Wie deutsche Medien berichten, kam die Mutter mit leichten Verletzungen davon. Der Großvater, der sich zum Zeitpunkt des Aufpralls offenbar etwas weiter hinten befunden hatte, erlitt einen Schock und musste deshalb ins Krankenhaus gebracht werden.
Die Nachrichtenagentur Ansa schrieb, dass der Wagen die Menschen auf einem Bürgersteig neben der Straße angefahren hat. Die Betroffenen wurden rund 30 Meter durch die Luft geschleudert.

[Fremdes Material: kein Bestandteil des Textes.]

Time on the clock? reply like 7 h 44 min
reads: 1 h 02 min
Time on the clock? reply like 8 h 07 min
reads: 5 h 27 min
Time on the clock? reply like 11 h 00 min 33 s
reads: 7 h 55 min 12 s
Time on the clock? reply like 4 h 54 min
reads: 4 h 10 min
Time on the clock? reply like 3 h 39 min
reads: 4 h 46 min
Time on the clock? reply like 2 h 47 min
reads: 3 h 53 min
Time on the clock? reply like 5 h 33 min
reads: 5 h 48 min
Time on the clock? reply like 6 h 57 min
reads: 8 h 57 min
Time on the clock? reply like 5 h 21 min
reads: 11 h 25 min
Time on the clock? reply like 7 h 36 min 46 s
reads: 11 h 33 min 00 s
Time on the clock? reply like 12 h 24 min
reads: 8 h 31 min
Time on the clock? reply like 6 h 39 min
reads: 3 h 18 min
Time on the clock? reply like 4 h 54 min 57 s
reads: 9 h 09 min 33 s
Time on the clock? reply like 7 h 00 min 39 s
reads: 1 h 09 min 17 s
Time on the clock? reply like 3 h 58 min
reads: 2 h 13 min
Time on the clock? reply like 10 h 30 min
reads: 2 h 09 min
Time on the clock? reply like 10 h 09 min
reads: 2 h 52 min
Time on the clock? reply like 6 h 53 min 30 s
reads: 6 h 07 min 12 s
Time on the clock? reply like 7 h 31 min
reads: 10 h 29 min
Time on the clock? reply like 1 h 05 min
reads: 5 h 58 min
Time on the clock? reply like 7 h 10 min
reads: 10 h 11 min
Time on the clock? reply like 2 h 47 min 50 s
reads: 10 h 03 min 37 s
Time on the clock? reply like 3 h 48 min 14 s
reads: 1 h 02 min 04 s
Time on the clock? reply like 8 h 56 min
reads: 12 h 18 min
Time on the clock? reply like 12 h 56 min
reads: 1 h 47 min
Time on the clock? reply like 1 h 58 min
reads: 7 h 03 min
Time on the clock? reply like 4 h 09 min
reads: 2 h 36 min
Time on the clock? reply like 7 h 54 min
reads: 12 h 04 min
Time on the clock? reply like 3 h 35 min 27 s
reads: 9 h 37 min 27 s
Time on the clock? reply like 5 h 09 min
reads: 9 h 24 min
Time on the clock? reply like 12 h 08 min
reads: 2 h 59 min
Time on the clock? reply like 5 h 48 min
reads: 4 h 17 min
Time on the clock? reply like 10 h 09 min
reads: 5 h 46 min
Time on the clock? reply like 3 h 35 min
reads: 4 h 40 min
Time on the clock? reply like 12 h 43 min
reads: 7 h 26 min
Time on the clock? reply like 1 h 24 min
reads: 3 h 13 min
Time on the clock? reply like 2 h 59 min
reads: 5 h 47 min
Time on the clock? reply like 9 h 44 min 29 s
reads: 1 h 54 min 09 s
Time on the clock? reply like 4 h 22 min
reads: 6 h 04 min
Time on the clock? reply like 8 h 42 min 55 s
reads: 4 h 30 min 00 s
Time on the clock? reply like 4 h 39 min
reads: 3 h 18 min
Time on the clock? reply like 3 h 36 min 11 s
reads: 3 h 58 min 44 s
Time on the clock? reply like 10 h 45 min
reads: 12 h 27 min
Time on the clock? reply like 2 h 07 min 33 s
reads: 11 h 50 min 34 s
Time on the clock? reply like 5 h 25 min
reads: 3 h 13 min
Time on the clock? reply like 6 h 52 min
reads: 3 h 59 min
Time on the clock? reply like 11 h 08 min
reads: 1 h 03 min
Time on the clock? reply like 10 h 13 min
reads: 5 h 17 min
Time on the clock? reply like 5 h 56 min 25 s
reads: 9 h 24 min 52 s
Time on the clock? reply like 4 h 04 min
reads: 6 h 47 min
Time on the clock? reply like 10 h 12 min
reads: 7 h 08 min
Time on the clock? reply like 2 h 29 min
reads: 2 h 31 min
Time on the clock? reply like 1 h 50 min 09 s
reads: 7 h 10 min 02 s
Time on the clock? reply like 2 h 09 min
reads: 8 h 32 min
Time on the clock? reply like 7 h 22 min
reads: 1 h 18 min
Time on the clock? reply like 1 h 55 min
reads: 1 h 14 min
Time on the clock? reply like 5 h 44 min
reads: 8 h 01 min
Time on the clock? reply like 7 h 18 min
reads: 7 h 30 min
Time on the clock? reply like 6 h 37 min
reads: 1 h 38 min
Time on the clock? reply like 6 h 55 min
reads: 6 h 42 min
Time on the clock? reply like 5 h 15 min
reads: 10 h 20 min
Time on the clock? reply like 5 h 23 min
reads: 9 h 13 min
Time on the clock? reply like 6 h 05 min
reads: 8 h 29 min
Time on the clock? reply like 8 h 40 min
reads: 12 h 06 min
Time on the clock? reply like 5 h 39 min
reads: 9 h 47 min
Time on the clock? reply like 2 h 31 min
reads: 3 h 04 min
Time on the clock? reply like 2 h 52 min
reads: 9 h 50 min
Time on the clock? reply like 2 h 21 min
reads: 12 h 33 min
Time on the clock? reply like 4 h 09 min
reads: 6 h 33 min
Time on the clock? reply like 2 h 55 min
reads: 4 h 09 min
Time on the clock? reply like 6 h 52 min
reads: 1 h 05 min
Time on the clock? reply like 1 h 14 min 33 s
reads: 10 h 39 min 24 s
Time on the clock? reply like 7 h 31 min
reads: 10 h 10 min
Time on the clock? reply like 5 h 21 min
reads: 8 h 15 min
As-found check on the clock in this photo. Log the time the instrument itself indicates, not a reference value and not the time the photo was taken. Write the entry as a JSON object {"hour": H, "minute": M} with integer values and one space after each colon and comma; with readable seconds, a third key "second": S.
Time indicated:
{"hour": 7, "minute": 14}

Wie der Leitende Staatsanwalt Paolo Luca am Dienstag Medien gegenüber erklärte, gebe es kaum objektive Hinweise die auf eine Gewalttat schließen lassen – abgesehen von den fehlenden Bremsspuren. Vielmehr beschrieb Luca die Unfalllenkerin als Person, die unfähig sei, ihren Zorn zu kontrollieren.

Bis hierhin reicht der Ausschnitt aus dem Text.